Coordinated entry (the system that matches people experiencing homelessness with available resources based on assessed need) has improved targeting — getting higher-need individuals into permanent supportive housing and lower-need individuals into rapid rehousing appropriately.
What Isn’t Working
The fundamental mismatch: the rate of people falling into homelessness continues to outpace the rate at which the system can house people. The shelter/housing pipeline processes fewer people out of homelessness annually than the number flowing in. Without significantly increased housing supply at the affordable end (below 50% AMI), the system cannot achieve net reduction.
Encampment sweeps without sufficient shelter alternatives are widely acknowledged (even by the city) to not resolve homelessness — they displace people, disrupt service connections, and cost money without reducing the unsheltered population. They respond to visible-symptom complaints rather than addressing the underlying cause.
The political conversation remains stuck between “enforce the law” and “provide housing first” camps, with insufficient energy directed at the housing production pipeline that both approaches ultimately depend on.
Frequently Asked Questions
How many homeless people are in Tacoma?
The Pierce County Point-in-Time Count identifies approximately 1,800-2,200 individuals experiencing homelessness on any given night, with the majority in Tacoma. This is a single-night snapshot — the number who experience homelessness at some point during a year is significantly higher.

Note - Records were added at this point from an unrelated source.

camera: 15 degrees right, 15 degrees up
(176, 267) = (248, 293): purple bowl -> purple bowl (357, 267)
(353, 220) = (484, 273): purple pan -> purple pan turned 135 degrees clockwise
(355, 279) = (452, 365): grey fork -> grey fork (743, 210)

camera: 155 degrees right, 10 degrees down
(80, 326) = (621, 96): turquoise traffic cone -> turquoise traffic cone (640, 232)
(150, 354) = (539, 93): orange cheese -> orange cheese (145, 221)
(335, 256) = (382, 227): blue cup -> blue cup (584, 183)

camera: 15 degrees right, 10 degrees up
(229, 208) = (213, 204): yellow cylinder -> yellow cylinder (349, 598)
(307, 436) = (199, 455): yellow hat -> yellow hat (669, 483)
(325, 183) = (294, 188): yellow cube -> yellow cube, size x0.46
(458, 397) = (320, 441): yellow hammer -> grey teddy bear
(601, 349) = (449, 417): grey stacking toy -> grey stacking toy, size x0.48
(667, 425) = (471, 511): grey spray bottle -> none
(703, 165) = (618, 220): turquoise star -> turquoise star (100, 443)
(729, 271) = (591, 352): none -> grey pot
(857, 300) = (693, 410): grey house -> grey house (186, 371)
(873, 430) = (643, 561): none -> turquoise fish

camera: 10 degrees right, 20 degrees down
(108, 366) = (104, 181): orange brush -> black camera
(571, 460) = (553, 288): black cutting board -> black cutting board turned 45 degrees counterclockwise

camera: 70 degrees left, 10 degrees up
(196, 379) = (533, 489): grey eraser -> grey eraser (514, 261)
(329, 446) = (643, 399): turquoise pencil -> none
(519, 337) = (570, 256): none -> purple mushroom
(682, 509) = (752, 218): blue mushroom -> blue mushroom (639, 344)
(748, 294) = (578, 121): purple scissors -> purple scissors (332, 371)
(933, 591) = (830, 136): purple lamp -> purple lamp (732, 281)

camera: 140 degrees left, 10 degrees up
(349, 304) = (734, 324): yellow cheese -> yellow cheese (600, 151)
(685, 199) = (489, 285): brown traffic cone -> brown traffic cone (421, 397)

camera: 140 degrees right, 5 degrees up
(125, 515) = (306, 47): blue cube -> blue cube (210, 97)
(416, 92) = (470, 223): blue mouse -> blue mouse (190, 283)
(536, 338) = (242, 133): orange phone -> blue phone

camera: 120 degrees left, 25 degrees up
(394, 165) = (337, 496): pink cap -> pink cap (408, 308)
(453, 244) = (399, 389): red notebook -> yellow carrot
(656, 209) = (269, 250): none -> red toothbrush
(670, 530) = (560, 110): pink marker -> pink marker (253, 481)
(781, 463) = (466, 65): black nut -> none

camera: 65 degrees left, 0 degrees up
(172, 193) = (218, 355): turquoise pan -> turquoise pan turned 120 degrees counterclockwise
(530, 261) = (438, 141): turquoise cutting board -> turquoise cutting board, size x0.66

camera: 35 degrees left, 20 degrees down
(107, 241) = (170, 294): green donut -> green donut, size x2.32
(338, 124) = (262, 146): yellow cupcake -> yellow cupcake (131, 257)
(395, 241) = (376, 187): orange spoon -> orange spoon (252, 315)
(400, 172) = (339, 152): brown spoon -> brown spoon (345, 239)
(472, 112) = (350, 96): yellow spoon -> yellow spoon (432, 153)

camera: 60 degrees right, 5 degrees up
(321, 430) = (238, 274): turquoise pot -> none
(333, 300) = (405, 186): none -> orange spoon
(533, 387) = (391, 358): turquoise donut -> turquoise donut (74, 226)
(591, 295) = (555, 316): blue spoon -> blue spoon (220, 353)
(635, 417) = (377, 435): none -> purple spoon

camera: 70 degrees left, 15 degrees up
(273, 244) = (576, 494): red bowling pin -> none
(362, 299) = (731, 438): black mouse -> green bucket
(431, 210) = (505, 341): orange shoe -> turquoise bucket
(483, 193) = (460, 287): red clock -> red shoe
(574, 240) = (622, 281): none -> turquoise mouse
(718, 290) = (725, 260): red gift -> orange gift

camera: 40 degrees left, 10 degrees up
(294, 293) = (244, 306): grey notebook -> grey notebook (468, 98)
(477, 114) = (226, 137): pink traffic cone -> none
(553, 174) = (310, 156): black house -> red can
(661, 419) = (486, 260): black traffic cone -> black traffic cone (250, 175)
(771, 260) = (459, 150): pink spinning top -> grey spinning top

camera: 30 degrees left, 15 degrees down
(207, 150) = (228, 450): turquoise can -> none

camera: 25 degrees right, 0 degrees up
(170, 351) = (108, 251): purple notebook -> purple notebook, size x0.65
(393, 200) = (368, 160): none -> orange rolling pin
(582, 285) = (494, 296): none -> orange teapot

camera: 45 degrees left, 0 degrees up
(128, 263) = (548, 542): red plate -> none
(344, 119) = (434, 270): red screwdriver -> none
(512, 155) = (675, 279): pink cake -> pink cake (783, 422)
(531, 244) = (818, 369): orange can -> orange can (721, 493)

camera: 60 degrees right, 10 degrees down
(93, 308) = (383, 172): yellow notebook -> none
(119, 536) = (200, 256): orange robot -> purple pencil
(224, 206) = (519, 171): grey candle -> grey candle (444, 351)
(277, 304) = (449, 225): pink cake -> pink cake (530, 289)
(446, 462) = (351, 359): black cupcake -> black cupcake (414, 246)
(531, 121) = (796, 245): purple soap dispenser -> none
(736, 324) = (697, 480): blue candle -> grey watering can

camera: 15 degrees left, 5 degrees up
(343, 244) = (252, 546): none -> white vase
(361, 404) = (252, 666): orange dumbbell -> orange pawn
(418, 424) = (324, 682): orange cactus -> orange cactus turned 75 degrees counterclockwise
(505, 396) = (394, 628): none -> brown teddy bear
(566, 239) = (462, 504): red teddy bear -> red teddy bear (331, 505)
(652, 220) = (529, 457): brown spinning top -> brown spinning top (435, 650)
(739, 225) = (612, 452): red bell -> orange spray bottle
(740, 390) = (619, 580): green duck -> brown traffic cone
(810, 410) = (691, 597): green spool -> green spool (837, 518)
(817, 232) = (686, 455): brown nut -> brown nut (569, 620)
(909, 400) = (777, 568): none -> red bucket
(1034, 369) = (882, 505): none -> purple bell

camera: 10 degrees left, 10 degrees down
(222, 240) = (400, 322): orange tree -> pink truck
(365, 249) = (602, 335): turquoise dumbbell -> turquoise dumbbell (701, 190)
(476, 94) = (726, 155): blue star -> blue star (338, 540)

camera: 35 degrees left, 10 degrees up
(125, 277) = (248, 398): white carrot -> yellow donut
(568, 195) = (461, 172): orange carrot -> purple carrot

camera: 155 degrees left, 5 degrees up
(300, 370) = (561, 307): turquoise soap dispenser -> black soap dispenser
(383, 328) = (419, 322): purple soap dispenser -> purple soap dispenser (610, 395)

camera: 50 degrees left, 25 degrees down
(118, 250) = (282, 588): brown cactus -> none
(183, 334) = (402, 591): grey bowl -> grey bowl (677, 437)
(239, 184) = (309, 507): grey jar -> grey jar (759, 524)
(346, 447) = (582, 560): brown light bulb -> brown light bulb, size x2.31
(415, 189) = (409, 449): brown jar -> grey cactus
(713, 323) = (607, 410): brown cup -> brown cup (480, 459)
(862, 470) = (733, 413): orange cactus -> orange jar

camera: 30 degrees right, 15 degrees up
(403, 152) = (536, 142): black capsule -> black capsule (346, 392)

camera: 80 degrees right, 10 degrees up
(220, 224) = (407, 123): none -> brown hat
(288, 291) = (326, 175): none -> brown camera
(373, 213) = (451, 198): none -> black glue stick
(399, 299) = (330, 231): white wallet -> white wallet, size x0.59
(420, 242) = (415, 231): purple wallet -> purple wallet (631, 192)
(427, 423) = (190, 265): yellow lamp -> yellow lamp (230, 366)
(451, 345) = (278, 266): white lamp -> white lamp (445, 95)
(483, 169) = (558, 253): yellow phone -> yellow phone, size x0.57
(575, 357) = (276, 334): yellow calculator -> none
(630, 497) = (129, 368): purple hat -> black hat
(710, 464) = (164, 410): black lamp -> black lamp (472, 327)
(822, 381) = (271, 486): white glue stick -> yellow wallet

What is the city doing about encampments in Tacoma?
The city conducts periodic removals under its camping ban, generally offering shelter or services before clearing sites. Cleared areas often reoccupy as displaced individuals move to adjacent locations. The approach has evolved since the 2024 Grants Pass Supreme Court decision gave cities more enforcement latitude.
Is there enough shelter space in Tacoma?
No. On most nights, demand exceeds supply. Additionally, not all unsheltered individuals will accept available shelter due to rules, safety concerns, pet restrictions, or couple separation policies. Low-barrier shelters reduce but don’t eliminate these barriers.
What housing programs does Tacoma offer for homeless individuals?
Key programs include rapid rehousing (short-term rental assistance), permanent supportive housing (long-term subsidized housing with services), outreach teams, and diversion/prevention (emergency rental assistance and eviction prevention). Funding comes from city, county, state, and federal sources.
Why does Tacoma have a homeless problem?
The primary driver is housing affordability — the gap between what the lowest-income residents can pay and what housing costs has widened steadily. Contributing factors include mental health system gaps, substance use disorder, domestic violence, and economic shocks. The visible encampments are a symptom of insufficient affordable housing supply relative to demand.